Description of the task - A stretch of the entries below is to be set down exactly, running from the line with "569 84 17.9" through the line with "554 33 17.8", both included, and no other line.

Data extract -
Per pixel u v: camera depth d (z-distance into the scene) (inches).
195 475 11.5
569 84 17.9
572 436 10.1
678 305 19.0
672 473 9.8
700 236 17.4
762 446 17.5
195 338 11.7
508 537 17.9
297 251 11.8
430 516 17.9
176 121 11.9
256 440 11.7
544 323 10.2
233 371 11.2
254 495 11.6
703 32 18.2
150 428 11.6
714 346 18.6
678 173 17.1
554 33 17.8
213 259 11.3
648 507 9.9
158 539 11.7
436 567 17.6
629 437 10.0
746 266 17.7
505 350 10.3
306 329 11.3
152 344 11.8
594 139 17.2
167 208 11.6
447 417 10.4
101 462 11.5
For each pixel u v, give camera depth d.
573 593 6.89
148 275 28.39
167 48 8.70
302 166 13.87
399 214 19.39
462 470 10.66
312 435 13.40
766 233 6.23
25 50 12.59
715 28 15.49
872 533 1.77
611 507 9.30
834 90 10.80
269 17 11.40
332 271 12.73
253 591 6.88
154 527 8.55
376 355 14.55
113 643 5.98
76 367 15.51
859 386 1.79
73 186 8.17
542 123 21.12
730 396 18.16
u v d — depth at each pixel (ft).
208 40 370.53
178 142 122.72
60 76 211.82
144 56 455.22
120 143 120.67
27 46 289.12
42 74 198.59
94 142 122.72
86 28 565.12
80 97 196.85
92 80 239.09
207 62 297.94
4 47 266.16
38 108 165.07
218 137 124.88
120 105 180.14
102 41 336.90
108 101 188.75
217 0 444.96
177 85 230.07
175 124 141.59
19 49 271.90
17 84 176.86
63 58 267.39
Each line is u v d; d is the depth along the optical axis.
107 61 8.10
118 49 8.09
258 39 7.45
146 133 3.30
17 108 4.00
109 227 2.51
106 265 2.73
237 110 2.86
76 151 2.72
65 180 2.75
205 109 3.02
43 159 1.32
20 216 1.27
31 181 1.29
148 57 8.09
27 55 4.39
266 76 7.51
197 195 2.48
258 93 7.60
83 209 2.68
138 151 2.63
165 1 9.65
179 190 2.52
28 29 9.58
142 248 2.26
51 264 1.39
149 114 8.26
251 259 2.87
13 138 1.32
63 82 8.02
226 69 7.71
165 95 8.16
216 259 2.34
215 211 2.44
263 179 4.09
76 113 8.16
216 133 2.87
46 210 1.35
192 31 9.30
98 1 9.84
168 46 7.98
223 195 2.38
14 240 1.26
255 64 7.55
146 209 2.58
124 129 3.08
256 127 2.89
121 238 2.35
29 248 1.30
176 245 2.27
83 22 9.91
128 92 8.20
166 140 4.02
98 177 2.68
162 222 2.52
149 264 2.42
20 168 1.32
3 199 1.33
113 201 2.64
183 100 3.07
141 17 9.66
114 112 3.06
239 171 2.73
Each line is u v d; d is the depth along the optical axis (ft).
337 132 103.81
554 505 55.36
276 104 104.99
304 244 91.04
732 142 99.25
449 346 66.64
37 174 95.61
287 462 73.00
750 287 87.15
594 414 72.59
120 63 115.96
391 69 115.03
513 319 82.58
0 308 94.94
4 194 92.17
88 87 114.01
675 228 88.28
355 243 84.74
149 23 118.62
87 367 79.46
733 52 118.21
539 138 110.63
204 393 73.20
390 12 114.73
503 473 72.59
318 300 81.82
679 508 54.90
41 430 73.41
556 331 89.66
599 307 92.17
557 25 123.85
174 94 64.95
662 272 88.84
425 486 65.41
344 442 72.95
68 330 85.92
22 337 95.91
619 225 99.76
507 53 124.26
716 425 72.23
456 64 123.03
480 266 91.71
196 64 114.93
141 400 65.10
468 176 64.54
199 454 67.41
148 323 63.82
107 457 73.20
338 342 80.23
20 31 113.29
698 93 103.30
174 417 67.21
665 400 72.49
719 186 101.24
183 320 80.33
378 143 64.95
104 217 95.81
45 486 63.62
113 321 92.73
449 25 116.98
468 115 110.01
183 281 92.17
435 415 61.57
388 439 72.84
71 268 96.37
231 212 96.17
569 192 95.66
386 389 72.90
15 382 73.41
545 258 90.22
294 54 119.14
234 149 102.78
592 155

Reply to the exercise -
569 84 17.9
572 436 10.1
678 305 19.0
672 473 9.8
700 236 17.4
762 446 17.5
195 338 11.7
508 537 17.9
297 251 11.8
430 516 17.9
176 121 11.9
256 440 11.7
544 323 10.2
233 371 11.2
254 495 11.6
703 32 18.2
150 428 11.6
714 346 18.6
678 173 17.1
554 33 17.8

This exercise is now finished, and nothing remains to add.